JERUSALEM — At least one rocket fired from the Sinai Peninsula in Egypt struck the southern Israeli resort city of Eilat overnight, causing alarm but no injuries, police officials said on Thursday.
Residents reported hearing several explosions shortly after midnight, and bomb-disposal experts located one rocket that fell in an open area close to buildings in a residential neighborhood.
Israeli security officials have been warning for some time about a growing threat from Sinai. They point to an erosion of Egyptian authority there, particularly in the year since the Egyptian revolution, and to increased efforts by Palestinian militant groups emanating from Gaza to use the vast expanses of desert as a staging ground for a new front against Israel. The rocket attack came just before the Passover holiday, traditionally one of the busiest seasons in Eilat, which is popular with Israeli and foreign tourists.
Prime Minister Benjamin Netanyahu said on Thursday that the Sinai Peninsula “has become a terrorism zone.”
“We are dealing with this. We are building a security fence, but it will not stop missiles,” he said. He added, “We will strike at those who attack us.”
Last August, eight Israelis were killed in a cross-border terrorist attack when gunmen and bombers ambushed a bus and several vehicles on a road just north of Eilat. The attackers’ identities were never established, but Israel blamed a small Palestinian militant group, the Popular Resistance Committees, based in Gaza, for the attack.
In August 2010, a number of rockets were fired from Sinai toward Eilat. One landed across the Jordanian border, striking the Red Sea resort of Aqaba and killing a Jordanian taxi driver.
An Israeli airstrike on Gaza last month killed the leader of the Popular Resistance Committees and his assistant. The military described the killings as a pre-emptive strike timed to thwart another attack being planned against Israelis from across the Egyptian border.
Israel is now rushing to complete a 150-mile, 16-foot-tall steel border fence that will stretch all the way from Eilat up to Gaza.

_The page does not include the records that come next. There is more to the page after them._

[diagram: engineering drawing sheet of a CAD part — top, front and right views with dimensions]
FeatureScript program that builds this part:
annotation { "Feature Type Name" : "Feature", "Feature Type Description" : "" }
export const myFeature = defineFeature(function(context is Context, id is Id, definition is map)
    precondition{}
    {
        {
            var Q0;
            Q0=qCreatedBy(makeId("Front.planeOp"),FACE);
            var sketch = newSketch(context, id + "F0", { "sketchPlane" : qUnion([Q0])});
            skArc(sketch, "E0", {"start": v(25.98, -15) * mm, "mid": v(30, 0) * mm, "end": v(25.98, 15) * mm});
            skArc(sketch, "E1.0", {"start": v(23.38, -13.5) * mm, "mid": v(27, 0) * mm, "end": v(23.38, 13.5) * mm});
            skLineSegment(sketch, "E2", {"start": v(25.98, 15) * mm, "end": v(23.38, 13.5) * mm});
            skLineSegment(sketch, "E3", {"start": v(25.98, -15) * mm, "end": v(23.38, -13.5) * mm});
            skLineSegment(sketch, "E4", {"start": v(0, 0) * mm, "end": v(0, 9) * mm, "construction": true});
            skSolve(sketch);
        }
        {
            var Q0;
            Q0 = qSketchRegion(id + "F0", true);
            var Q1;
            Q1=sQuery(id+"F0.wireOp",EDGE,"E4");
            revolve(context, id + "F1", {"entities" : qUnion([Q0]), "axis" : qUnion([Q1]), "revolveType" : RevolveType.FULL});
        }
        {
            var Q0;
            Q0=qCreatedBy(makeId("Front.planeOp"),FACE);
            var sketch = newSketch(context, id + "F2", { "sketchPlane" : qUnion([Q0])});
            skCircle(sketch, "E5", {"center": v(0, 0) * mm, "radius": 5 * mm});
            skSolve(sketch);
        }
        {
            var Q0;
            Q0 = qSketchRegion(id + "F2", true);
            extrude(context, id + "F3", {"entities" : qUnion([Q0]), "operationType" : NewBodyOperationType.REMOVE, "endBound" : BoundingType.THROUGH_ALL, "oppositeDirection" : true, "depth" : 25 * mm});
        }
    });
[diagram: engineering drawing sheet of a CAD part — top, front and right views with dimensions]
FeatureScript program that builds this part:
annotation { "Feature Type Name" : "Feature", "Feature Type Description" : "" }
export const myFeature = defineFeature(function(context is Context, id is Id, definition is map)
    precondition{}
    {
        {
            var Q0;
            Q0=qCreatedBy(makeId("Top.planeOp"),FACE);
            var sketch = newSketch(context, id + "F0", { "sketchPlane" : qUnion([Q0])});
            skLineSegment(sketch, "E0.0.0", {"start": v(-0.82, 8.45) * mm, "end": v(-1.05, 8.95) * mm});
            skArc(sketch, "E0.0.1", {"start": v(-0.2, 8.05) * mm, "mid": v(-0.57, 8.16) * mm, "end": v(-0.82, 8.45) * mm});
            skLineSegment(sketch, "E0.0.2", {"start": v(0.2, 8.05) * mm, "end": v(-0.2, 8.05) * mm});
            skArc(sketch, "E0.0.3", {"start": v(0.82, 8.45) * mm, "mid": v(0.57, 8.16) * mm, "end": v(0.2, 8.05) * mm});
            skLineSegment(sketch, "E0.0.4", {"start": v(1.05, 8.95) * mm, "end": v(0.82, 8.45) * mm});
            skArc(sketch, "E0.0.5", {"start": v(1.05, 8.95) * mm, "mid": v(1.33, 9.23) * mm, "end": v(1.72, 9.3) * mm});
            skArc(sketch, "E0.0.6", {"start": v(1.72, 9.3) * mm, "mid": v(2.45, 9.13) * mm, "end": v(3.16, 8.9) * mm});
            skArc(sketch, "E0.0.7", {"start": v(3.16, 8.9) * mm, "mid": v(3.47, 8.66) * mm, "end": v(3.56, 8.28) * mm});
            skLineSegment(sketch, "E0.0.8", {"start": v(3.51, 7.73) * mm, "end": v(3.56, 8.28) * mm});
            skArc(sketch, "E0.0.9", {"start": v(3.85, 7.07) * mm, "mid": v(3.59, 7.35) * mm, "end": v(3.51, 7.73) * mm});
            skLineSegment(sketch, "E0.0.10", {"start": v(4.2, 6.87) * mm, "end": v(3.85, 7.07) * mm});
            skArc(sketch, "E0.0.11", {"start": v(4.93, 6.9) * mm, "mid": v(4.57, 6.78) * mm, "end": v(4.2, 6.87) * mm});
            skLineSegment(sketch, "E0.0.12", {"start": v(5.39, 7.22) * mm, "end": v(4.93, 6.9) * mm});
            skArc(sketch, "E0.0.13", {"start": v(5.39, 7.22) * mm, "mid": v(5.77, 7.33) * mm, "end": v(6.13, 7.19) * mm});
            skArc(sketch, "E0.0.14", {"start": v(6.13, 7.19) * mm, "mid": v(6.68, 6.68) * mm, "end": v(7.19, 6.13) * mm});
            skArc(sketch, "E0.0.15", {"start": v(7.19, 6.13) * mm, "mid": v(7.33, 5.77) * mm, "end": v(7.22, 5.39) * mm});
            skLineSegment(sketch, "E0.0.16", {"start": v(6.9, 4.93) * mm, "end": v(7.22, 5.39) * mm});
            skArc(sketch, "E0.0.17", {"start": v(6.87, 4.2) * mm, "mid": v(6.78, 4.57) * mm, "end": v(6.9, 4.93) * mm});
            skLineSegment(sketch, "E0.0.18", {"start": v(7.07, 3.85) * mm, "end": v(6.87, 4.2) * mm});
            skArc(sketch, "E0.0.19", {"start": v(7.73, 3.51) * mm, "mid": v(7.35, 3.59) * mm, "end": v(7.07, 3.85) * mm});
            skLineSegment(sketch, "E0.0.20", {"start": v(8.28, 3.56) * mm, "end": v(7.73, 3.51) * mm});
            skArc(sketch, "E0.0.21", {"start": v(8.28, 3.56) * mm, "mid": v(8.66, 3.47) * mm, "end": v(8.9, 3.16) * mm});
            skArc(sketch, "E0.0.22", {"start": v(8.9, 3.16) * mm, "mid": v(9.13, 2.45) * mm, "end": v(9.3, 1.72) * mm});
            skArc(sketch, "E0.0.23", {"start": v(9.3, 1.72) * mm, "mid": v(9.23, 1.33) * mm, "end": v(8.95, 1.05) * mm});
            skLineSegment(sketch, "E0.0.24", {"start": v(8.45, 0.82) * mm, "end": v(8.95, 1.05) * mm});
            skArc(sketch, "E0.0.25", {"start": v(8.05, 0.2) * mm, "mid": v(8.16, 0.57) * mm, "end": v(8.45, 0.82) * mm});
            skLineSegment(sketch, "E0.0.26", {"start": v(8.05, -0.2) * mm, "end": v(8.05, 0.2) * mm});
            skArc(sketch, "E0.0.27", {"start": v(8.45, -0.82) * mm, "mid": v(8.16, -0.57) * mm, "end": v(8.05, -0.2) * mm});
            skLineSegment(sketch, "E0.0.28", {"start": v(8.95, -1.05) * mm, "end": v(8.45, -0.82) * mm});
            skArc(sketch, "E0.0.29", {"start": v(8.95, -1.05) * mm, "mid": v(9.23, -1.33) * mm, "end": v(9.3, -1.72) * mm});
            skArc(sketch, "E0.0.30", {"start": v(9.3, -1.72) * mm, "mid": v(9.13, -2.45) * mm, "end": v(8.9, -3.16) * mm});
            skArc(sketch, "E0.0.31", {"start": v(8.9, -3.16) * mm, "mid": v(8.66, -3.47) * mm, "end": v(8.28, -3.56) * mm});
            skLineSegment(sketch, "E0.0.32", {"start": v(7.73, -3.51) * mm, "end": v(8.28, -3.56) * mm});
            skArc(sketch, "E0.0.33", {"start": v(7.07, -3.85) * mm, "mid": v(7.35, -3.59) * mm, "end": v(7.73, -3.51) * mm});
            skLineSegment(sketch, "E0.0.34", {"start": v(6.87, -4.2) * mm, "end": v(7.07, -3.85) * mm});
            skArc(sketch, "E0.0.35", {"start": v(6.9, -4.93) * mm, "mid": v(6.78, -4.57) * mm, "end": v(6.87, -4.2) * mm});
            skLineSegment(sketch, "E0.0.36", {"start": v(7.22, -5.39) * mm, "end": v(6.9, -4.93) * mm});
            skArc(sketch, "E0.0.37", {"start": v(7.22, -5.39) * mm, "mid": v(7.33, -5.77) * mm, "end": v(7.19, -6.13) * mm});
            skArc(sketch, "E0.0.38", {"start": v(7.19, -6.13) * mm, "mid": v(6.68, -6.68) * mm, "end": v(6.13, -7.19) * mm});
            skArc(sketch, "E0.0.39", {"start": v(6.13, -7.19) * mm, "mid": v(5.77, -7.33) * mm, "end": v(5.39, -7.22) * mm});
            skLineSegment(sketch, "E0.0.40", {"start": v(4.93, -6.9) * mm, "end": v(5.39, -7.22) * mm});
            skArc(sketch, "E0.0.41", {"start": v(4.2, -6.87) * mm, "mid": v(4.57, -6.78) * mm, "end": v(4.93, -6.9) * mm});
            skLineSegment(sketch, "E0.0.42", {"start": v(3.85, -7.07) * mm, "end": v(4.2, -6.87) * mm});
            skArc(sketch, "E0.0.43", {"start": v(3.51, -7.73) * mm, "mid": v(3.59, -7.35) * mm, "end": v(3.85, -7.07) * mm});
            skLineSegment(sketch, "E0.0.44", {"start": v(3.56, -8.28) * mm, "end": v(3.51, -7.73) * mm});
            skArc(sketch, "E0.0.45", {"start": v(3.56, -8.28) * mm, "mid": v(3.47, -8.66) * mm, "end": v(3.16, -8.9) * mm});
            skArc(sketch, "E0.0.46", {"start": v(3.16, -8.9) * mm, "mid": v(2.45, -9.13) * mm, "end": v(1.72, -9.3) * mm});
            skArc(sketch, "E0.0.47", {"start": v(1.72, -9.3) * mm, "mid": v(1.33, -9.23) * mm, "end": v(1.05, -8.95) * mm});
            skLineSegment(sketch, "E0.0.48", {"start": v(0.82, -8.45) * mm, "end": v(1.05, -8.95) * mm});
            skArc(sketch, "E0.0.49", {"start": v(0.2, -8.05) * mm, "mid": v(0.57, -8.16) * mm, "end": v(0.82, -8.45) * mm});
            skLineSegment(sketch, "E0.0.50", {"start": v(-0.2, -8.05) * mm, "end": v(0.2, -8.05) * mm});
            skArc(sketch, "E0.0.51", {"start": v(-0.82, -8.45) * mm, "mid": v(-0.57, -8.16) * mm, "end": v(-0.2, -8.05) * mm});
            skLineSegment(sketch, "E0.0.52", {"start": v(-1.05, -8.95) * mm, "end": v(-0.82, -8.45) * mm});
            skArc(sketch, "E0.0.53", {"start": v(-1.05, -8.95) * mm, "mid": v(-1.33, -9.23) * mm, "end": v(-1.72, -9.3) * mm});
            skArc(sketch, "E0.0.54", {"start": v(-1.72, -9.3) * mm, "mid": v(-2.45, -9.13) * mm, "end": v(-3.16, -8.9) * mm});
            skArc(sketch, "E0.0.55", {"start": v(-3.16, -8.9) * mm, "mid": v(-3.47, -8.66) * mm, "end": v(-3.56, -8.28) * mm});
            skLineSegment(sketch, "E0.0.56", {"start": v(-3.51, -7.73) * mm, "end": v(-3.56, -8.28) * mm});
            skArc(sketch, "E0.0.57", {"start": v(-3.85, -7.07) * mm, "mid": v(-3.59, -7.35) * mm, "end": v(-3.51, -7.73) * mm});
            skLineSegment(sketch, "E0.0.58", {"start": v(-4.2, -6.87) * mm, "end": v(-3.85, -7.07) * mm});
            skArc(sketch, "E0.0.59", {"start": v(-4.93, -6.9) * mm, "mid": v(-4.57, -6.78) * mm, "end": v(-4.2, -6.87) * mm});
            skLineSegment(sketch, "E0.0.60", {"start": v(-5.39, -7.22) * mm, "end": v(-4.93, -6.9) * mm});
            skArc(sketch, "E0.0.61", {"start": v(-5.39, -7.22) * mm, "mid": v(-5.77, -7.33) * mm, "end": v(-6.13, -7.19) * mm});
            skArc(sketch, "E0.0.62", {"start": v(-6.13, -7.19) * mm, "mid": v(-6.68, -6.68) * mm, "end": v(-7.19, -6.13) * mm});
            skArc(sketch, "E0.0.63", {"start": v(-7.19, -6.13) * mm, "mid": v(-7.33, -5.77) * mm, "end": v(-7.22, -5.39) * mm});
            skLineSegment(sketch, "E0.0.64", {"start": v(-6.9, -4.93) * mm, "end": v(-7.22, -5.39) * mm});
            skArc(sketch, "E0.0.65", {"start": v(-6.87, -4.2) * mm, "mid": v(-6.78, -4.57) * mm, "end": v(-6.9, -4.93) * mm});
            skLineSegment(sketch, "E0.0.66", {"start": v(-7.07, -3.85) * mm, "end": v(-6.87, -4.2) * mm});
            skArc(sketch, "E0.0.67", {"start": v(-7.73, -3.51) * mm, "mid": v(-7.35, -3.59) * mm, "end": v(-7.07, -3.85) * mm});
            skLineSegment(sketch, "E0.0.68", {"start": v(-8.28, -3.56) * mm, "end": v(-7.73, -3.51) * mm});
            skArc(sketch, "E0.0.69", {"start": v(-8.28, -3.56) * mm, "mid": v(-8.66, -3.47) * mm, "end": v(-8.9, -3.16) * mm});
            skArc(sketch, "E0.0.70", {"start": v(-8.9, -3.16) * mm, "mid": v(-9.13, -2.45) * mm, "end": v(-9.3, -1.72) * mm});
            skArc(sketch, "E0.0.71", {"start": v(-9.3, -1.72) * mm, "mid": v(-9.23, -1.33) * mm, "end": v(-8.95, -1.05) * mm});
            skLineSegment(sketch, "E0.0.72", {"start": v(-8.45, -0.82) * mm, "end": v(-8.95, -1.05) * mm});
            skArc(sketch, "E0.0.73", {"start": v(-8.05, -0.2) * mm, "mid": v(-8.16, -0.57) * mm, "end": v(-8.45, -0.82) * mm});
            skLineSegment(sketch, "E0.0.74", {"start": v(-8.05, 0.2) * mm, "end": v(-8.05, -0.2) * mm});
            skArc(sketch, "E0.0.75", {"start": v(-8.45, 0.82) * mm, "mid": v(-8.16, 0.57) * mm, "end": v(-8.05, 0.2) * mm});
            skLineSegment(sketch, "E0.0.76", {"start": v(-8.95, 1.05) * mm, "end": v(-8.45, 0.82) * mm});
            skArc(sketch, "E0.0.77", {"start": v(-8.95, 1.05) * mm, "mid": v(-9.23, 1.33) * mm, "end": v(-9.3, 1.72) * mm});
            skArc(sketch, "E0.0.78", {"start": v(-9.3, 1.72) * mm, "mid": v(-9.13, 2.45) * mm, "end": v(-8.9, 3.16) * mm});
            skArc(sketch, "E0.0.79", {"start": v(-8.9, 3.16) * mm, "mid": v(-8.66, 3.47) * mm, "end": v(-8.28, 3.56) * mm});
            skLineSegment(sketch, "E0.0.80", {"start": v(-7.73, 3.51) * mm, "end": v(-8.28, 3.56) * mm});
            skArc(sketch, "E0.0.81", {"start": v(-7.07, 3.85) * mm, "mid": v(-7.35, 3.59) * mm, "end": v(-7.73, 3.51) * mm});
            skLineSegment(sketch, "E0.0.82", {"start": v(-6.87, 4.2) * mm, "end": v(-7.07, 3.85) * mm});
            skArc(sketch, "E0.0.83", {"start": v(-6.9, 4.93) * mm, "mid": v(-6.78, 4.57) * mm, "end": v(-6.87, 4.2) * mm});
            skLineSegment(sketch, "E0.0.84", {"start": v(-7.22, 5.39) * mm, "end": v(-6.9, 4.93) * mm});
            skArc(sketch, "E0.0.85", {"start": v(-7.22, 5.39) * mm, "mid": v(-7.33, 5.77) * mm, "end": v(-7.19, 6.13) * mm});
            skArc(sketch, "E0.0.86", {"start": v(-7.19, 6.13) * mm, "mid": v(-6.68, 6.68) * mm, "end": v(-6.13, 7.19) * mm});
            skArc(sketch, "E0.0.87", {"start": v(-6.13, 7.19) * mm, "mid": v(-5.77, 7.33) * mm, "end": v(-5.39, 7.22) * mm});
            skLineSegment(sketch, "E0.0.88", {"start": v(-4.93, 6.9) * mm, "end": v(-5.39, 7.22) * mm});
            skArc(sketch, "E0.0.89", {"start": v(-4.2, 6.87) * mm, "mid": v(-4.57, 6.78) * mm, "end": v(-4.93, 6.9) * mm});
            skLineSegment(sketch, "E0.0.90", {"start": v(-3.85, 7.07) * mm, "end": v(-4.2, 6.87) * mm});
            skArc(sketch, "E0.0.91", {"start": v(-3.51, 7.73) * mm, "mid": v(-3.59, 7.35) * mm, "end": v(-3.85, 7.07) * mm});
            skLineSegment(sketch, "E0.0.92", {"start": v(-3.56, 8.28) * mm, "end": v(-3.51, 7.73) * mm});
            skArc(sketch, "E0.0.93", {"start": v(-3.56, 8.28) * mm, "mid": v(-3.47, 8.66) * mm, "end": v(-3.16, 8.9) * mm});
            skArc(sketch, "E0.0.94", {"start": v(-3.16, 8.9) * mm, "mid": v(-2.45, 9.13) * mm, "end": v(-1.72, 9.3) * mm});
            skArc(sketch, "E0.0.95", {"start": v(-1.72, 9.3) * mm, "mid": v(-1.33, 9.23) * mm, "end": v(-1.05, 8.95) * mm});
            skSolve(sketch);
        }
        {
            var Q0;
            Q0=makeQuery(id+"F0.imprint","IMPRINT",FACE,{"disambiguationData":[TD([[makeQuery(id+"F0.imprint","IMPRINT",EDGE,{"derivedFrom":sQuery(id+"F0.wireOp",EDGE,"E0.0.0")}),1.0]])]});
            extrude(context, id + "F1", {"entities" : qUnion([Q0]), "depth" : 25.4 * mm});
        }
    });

The unrest comes at a time when Israel’s 30-year peace with Egypt is under strain, after the ouster of President Hosni Mubarak, a former staunch Israeli ally, and the rise of Islamist political forces in Cairo. Israeli officials say that militant groups backed by Iran are trying to undermine Israeli-Egyptian relations further, perhaps by trying to drag Israel into the Sinai Peninsula, and that their actions could have strategic consequences.
“The Popular Resistance Committees is small, but it is financed by Iran,” Amos Gilad, a senior Israeli defense official, said this week. Briefing diplomats and reporters at the Jerusalem Center for Public Affairs, a research institute, Mr. Gilad said that aside from wanting to kill Israelis, “they want to complicate our relations with Egypt. This is their main goal.”
After the cross-border attack in August, Israeli forces killed three of the assailants who had crossed into Israeli territory, and five Egyptian officers were accidentally killed by Israeli security forces as they chased down the attackers. Enraged Egyptians then ransacked the Israeli Embassy in Cairo.